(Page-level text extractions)

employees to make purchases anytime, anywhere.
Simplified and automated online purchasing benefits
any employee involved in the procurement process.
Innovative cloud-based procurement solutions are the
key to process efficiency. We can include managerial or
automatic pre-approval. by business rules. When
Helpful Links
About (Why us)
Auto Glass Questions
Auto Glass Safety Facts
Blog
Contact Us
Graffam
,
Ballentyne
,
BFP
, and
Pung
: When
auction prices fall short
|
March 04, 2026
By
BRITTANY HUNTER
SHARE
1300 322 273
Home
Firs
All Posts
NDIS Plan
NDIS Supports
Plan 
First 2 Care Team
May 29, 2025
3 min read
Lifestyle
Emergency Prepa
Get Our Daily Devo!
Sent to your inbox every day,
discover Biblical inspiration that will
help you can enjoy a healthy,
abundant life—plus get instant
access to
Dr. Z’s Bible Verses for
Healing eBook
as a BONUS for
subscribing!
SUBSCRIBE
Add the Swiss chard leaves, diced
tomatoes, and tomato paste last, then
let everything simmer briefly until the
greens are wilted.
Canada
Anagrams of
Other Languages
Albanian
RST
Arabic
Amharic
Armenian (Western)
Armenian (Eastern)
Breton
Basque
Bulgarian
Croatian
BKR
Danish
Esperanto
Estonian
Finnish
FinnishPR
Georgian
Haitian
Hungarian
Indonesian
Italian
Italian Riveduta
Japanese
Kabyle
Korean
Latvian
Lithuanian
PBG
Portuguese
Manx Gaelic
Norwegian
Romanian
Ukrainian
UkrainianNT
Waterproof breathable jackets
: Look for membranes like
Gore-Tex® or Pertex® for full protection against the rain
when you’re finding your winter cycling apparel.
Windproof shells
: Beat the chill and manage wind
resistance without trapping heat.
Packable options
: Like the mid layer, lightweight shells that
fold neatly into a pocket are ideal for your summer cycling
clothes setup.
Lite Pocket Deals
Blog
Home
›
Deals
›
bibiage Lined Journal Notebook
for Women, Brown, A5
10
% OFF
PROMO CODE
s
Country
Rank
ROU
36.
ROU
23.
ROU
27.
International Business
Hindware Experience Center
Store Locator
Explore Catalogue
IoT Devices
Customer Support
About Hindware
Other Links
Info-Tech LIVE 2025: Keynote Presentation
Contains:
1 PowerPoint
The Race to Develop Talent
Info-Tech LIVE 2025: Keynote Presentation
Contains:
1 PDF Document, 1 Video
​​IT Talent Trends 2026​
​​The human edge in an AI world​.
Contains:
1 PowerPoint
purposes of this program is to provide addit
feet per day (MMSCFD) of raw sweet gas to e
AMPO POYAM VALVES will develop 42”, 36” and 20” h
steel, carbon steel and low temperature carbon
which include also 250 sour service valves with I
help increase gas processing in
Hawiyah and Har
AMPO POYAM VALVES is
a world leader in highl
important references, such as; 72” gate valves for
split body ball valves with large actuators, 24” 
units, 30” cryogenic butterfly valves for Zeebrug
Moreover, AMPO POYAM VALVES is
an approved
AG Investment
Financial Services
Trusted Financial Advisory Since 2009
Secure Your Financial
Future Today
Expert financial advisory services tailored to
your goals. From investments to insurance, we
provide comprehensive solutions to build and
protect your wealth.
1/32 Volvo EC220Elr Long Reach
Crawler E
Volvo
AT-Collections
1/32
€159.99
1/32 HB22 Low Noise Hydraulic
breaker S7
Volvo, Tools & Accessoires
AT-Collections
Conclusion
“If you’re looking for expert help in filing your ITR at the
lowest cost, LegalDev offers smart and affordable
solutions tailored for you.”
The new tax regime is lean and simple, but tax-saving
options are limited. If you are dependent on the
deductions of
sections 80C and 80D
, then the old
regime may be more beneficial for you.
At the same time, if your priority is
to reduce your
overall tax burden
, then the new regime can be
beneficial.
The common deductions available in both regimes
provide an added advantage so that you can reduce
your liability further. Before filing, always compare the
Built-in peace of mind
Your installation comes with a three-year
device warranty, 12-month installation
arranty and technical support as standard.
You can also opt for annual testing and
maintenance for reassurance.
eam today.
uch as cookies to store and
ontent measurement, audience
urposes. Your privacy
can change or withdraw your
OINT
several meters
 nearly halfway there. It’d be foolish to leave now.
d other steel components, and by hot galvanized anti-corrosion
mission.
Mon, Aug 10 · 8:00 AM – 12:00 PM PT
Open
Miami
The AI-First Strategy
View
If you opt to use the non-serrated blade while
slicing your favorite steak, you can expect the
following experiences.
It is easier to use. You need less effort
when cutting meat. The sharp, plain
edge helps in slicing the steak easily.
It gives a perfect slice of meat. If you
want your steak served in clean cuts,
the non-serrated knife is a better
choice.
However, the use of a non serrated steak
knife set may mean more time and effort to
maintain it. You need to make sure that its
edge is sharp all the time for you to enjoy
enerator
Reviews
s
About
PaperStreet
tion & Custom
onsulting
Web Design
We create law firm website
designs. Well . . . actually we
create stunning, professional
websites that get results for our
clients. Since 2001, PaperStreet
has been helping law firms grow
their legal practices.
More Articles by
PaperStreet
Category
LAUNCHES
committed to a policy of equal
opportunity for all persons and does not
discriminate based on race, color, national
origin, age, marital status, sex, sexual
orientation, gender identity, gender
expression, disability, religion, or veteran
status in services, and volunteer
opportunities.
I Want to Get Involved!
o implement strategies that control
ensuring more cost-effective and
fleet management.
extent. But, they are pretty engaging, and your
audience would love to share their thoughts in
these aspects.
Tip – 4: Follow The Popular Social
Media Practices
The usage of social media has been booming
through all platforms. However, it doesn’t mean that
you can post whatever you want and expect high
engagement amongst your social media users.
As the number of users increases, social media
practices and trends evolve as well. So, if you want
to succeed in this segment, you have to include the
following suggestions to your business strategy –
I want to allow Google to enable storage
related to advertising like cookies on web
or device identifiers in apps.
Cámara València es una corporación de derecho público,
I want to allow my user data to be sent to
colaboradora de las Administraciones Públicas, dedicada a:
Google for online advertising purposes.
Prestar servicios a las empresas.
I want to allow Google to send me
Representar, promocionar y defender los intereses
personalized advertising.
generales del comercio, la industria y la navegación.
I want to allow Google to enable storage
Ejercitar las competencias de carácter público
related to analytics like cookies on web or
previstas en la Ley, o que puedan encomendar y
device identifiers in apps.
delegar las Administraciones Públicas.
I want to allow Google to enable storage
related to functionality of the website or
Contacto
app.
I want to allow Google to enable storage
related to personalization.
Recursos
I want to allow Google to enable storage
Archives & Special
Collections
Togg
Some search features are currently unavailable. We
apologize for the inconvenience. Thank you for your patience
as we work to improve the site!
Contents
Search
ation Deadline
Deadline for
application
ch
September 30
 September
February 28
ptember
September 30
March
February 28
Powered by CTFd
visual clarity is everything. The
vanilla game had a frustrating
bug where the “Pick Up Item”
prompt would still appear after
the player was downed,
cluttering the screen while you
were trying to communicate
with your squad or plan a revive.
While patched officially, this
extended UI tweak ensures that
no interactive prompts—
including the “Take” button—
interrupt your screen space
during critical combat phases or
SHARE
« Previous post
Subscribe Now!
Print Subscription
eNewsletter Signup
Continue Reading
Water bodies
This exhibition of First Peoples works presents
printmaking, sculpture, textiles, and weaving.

What you will do: Which lines in the rows above contain the string "related"? Collect each such line and list them in order.

Response below:
related to advertising like cookies on web
related to analytics like cookies on web or
related to functionality of the website or
related to personalization.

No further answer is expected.